Data to use
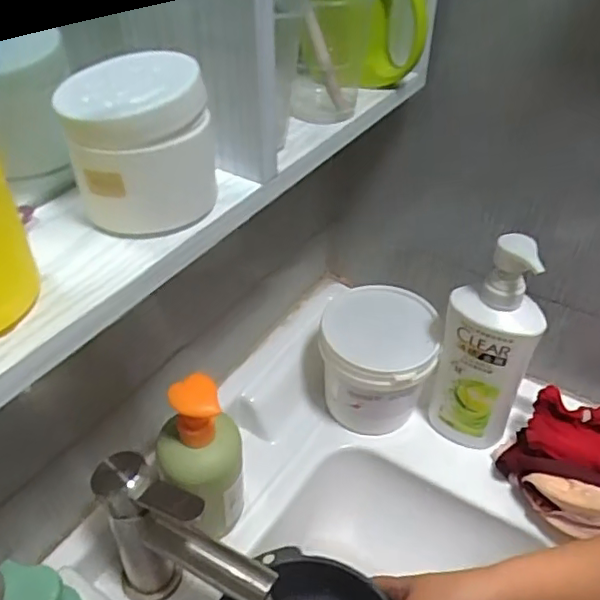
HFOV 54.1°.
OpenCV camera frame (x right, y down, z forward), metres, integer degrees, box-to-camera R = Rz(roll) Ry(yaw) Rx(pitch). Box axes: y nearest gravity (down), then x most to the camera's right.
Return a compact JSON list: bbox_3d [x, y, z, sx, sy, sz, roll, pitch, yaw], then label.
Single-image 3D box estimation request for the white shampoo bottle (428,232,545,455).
[{"bbox_3d":[0.182,0.048,0.574,0.084,0.244,0.050,24,46,26],"label":"white shampoo bottle"}]

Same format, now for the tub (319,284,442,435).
[{"bbox_3d":[0.084,0.072,0.645,0.116,0.123,0.117,0,41,0],"label":"tub"}]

Exercise details
Give the material above again exactly as it stands, minus any images.

Written solution
HFOV 54.1°.
OpenCV camera frame (x right, y down, z forward), metres, integer degrees, box-to-camera R = Rz(roll) Ry(yaw) Rx(pitch). Box axes: y nearest gravity (down), then x most to the camera's right.
Return a compact JSON list: bbox_3d [x, y, z, sx, sy, sz, roll, pitch, yaw], then label.
Single-image 3D box estimation request for the white shampoo bottle (428,232,545,455).
[{"bbox_3d":[0.182,0.048,0.574,0.084,0.244,0.050,24,46,26],"label":"white shampoo bottle"}]

Same format, now for the tub (319,284,442,435).
[{"bbox_3d":[0.084,0.072,0.645,0.116,0.123,0.117,0,41,0],"label":"tub"}]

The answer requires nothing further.